*** Begin section ***

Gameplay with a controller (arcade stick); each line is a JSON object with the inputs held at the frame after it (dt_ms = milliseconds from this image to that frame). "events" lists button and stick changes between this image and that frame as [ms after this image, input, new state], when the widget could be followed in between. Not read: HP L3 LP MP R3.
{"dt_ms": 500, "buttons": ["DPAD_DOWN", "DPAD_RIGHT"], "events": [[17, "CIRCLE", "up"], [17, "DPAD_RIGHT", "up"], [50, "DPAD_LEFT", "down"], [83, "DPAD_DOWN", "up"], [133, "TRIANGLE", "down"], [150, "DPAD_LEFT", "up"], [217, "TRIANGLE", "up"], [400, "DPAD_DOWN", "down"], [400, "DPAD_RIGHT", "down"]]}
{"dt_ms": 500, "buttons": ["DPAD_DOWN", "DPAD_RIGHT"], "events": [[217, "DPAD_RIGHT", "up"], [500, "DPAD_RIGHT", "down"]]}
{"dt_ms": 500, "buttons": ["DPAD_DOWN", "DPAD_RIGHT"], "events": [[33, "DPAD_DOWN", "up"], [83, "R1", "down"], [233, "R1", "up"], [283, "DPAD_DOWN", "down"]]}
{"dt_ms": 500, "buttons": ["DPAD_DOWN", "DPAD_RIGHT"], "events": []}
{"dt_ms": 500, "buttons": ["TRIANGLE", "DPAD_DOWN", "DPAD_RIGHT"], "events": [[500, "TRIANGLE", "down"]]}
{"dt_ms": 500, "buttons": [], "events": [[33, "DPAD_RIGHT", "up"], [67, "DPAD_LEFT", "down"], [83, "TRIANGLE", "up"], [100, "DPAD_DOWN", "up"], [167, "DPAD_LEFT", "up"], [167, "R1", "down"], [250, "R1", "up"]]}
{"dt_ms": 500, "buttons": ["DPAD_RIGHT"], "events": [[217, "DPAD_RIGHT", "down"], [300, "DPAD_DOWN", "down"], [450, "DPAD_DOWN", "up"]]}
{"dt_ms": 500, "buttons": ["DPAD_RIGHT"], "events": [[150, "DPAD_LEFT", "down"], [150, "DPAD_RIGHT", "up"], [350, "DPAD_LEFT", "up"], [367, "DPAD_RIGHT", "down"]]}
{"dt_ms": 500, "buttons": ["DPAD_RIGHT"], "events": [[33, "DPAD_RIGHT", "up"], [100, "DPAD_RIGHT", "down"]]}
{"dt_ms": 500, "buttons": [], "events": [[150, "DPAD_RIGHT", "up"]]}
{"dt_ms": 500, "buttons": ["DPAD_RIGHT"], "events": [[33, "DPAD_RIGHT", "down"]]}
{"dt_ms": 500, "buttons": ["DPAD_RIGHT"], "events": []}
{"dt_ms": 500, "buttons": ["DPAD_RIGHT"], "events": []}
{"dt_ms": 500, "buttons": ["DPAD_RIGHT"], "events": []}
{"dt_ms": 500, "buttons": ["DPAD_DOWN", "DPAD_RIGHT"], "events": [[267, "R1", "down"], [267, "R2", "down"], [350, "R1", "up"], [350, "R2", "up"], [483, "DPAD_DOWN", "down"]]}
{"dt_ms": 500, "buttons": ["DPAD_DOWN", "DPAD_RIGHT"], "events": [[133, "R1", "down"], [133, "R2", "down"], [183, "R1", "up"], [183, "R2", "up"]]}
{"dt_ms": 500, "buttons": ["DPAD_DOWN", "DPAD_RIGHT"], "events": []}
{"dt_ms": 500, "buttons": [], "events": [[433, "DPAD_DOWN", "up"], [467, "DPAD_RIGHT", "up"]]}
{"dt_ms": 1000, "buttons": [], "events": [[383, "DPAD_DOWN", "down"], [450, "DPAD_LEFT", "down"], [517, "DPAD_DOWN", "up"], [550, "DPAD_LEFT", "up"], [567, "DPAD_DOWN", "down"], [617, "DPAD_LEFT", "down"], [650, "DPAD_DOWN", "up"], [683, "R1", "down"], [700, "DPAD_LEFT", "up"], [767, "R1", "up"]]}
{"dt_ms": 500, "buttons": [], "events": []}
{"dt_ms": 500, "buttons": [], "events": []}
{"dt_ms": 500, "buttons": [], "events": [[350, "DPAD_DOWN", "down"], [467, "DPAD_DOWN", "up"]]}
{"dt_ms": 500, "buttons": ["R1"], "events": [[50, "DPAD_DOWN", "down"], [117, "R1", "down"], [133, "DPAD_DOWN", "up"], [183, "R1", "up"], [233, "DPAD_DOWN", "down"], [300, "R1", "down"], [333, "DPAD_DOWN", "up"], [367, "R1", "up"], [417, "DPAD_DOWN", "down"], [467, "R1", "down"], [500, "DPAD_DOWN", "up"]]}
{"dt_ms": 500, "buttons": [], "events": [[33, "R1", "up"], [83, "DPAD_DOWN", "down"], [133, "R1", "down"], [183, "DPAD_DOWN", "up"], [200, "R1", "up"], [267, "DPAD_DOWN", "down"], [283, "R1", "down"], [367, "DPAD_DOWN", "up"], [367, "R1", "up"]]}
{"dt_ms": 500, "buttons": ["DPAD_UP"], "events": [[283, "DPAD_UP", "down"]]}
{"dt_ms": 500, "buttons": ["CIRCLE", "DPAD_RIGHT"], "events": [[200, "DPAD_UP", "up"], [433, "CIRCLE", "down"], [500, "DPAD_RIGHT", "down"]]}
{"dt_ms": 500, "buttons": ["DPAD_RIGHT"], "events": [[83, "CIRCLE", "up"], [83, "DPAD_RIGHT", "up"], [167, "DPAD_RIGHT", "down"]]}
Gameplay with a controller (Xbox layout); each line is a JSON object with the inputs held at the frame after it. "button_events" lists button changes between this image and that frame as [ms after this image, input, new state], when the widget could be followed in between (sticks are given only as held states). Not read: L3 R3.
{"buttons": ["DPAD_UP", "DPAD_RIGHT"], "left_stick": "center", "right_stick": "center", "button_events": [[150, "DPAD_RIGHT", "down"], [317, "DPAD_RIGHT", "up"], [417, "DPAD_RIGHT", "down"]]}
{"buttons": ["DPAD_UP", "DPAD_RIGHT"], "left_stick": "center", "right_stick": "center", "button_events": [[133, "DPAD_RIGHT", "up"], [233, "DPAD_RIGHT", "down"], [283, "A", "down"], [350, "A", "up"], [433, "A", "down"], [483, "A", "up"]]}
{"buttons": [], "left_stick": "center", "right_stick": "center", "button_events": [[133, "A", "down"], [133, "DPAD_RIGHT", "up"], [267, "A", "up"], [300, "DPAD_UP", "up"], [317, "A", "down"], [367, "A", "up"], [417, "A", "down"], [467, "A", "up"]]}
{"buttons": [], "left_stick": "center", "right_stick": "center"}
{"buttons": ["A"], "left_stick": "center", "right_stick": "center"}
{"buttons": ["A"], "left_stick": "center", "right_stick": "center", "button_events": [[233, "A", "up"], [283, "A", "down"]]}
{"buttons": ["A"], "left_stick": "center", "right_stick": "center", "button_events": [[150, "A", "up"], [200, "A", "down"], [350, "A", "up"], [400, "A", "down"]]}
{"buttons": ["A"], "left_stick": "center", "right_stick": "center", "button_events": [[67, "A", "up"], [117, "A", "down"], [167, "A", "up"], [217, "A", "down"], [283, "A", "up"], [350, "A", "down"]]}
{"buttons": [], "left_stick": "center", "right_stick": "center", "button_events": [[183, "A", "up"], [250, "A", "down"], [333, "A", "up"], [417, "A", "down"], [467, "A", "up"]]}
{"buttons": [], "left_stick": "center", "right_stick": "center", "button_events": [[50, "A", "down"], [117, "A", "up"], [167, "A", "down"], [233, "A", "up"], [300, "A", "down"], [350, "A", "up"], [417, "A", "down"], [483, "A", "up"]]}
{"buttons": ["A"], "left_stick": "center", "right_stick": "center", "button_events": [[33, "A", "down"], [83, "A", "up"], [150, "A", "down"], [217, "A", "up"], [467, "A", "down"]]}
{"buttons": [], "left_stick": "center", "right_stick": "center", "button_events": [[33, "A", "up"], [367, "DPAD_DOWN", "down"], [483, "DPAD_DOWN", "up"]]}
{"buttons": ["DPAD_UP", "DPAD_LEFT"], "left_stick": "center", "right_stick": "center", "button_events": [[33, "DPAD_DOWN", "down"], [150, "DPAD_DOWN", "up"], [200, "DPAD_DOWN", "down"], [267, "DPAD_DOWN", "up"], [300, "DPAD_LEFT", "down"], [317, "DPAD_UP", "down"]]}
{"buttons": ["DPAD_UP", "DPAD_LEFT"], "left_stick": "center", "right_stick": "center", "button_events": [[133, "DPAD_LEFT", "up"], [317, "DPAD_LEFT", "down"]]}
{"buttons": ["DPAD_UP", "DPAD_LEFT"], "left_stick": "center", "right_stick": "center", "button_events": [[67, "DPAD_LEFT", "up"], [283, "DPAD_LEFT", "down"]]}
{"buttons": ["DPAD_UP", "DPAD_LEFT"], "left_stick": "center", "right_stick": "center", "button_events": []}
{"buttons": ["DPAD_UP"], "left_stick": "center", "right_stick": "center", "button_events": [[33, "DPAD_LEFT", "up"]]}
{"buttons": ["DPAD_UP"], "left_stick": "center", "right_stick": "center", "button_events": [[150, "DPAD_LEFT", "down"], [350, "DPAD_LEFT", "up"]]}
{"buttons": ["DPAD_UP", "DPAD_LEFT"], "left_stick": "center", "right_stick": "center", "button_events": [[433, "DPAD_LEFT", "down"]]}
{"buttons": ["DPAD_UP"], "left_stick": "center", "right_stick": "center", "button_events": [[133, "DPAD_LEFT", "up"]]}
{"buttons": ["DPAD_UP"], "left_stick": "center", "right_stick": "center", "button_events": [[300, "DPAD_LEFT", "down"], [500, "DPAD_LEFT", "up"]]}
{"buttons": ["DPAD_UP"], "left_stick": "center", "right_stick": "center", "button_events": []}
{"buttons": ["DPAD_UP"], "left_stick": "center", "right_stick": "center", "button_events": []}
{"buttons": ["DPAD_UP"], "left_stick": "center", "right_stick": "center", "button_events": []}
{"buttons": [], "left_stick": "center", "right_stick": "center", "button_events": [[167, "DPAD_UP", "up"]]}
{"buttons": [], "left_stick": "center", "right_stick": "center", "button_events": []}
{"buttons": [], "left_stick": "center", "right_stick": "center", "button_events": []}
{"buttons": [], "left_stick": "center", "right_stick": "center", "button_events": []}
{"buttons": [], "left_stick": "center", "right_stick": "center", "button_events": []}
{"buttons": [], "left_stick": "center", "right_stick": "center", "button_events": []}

*** End section ***

**WORK REQUIRED**
Please return every line in the data that includes the string "CIRCLE".

**RESPONSE**
{"dt_ms": 500, "buttons": ["DPAD_DOWN", "DPAD_RIGHT"], "events": [[17, "CIRCLE", "up"], [17, "DPAD_RIGHT", "up"], [50, "DPAD_LEFT", "down"], [83, "DPAD_DOWN", "up"], [133, "TRIANGLE", "down"], [150, "DPAD_LEFT", "up"], [217, "TRIANGLE", "up"], [400, "DPAD_DOWN", "down"], [400, "DPAD_RIGHT", "down"]]}
{"dt_ms": 500, "buttons": ["CIRCLE", "DPAD_RIGHT"], "events": [[200, "DPAD_UP", "up"], [433, "CIRCLE", "down"], [500, "DPAD_RIGHT", "down"]]}
{"dt_ms": 500, "buttons": ["DPAD_RIGHT"], "events": [[83, "CIRCLE", "up"], [83, "DPAD_RIGHT", "up"], [167, "DPAD_RIGHT", "down"]]}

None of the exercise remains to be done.